Problem description =>
Line by line, transcribe the material shown below exactly.

Content starts

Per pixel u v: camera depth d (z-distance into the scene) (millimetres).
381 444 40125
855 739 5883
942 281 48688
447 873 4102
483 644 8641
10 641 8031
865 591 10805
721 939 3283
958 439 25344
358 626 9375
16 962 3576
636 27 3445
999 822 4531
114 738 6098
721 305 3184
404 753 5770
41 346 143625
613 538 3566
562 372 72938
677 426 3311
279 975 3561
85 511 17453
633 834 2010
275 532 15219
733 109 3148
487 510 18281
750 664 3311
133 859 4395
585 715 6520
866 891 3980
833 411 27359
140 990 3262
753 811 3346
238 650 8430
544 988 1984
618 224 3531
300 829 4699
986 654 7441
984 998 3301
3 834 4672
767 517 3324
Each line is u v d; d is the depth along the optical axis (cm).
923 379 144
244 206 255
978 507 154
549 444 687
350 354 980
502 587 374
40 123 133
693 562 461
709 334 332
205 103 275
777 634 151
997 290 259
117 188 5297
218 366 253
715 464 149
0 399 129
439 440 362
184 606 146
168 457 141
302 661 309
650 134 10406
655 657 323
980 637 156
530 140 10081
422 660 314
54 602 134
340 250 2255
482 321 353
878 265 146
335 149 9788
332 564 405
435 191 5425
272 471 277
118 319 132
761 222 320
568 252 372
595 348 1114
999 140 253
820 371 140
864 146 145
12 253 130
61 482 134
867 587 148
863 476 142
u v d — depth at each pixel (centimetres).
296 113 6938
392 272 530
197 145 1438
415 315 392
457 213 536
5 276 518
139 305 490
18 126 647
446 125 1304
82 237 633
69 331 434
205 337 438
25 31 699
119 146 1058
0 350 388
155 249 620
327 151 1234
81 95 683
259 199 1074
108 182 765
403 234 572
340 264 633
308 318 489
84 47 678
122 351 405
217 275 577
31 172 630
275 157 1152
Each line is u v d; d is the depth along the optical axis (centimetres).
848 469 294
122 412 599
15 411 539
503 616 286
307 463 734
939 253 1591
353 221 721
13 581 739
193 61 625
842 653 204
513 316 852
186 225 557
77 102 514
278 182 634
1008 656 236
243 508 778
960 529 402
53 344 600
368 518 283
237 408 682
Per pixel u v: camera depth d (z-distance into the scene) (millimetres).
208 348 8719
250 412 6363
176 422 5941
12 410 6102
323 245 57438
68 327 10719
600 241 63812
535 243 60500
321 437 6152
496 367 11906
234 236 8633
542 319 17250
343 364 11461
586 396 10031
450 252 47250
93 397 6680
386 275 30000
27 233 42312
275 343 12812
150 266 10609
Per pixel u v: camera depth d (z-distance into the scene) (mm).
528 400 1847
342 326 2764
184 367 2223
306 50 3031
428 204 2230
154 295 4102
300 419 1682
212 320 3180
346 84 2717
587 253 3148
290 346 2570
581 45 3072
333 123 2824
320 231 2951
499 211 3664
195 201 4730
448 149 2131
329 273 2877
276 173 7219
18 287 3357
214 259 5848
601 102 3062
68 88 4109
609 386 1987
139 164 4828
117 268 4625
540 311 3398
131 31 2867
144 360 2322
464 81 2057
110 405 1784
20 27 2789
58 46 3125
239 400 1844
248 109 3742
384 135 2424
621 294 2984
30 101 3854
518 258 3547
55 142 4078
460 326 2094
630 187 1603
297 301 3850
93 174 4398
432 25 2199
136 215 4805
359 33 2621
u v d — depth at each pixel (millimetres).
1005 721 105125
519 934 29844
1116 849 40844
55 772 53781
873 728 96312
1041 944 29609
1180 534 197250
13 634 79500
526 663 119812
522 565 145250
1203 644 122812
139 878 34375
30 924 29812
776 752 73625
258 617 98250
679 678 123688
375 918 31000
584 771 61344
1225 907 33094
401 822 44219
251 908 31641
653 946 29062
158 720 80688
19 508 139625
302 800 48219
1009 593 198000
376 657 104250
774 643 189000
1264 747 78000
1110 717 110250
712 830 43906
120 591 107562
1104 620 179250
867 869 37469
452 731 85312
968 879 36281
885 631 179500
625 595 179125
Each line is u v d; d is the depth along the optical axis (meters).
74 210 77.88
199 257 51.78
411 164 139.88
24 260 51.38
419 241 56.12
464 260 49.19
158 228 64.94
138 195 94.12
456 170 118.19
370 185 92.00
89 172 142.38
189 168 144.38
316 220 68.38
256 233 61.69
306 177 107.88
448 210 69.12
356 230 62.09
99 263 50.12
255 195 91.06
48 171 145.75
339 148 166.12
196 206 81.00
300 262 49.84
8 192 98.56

Content ends

Output for this task =>
Per pixel u v: camera depth d (z-distance into the scene) (millimetres).
381 444 40125
855 739 5883
942 281 48688
447 873 4102
483 644 8641
10 641 8031
865 591 10805
721 939 3283
958 439 25344
358 626 9375
16 962 3576
636 27 3445
999 822 4531
114 738 6098
721 305 3184
404 753 5770
41 346 143625
613 538 3566
562 372 72938
677 426 3311
279 975 3561
85 511 17453
633 834 2010
275 532 15219
733 109 3148
487 510 18281
750 664 3311
133 859 4395
585 715 6520
866 891 3980
833 411 27359
140 990 3262
753 811 3346
238 650 8430
544 988 1984
618 224 3531
300 829 4699
986 654 7441
984 998 3301
3 834 4672
767 517 3324
Each line is u v d; d is the depth along the optical axis (cm).
923 379 144
244 206 255
978 507 154
549 444 687
350 354 980
502 587 374
40 123 133
693 562 461
709 334 332
205 103 275
777 634 151
997 290 259
117 188 5297
218 366 253
715 464 149
0 399 129
439 440 362
184 606 146
168 457 141
302 661 309
650 134 10406
655 657 323
980 637 156
530 140 10081
422 660 314
54 602 134
340 250 2255
482 321 353
878 265 146
335 149 9788
332 564 405
435 191 5425
272 471 277
118 319 132
761 222 320
568 252 372
595 348 1114
999 140 253
820 371 140
864 146 145
12 253 130
61 482 134
867 587 148
863 476 142
u v d — depth at each pixel (centimetres).
296 113 6938
392 272 530
197 145 1438
415 315 392
457 213 536
5 276 518
139 305 490
18 126 647
446 125 1304
82 237 633
69 331 434
205 337 438
25 31 699
119 146 1058
0 350 388
155 249 620
327 151 1234
81 95 683
259 199 1074
108 182 765
403 234 572
340 264 633
308 318 489
84 47 678
122 351 405
217 275 577
31 172 630
275 157 1152
Each line is u v d; d is the depth along the optical axis (centimetres).
848 469 294
122 412 599
15 411 539
503 616 286
307 463 734
939 253 1591
353 221 721
13 581 739
193 61 625
842 653 204
513 316 852
186 225 557
77 102 514
278 182 634
1008 656 236
243 508 778
960 529 402
53 344 600
368 518 283
237 408 682
Per pixel u v: camera depth d (z-distance into the scene) (millimetres).
208 348 8719
250 412 6363
176 422 5941
12 410 6102
323 245 57438
68 327 10719
600 241 63812
535 243 60500
321 437 6152
496 367 11906
234 236 8633
542 319 17250
343 364 11461
586 396 10031
450 252 47250
93 397 6680
386 275 30000
27 233 42312
275 343 12812
150 266 10609
Per pixel u v: camera depth d (z-distance into the scene) (mm).
528 400 1847
342 326 2764
184 367 2223
306 50 3031
428 204 2230
154 295 4102
300 419 1682
212 320 3180
346 84 2717
587 253 3148
290 346 2570
581 45 3072
333 123 2824
320 231 2951
499 211 3664
195 201 4730
448 149 2131
329 273 2877
276 173 7219
18 287 3357
214 259 5848
601 102 3062
68 88 4109
609 386 1987
139 164 4828
117 268 4625
540 311 3398
131 31 2867
144 360 2322
464 81 2057
110 405 1784
20 27 2789
58 46 3125
239 400 1844
248 109 3742
384 135 2424
621 294 2984
30 101 3854
518 258 3547
55 142 4078
460 326 2094
630 187 1603
297 301 3850
93 174 4398
432 25 2199
136 215 4805
359 33 2621
u v d — depth at each pixel (millimetres).
1005 721 105125
519 934 29844
1116 849 40844
55 772 53781
873 728 96312
1041 944 29609
1180 534 197250
13 634 79500
526 663 119812
522 565 145250
1203 644 122812
139 878 34375
30 924 29812
776 752 73625
258 617 98250
679 678 123688
375 918 31000
584 771 61344
1225 907 33094
401 822 44219
251 908 31641
653 946 29062
158 720 80688
19 508 139625
302 800 48219
1009 593 198000
376 657 104250
774 643 189000
1264 747 78000
1110 717 110250
712 830 43906
120 591 107562
1104 620 179250
867 869 37469
452 731 85312
968 879 36281
885 631 179500
625 595 179125
Each line is u v d; d is the depth along the optical axis (meters).
74 210 77.88
199 257 51.78
411 164 139.88
24 260 51.38
419 241 56.12
464 260 49.19
158 228 64.94
138 195 94.12
456 170 118.19
370 185 92.00
89 172 142.38
189 168 144.38
316 220 68.38
256 233 61.69
306 177 107.88
448 210 69.12
356 230 62.09
99 263 50.12
255 195 91.06
48 171 145.75
339 148 166.12
196 206 81.00
300 262 49.84
8 192 98.56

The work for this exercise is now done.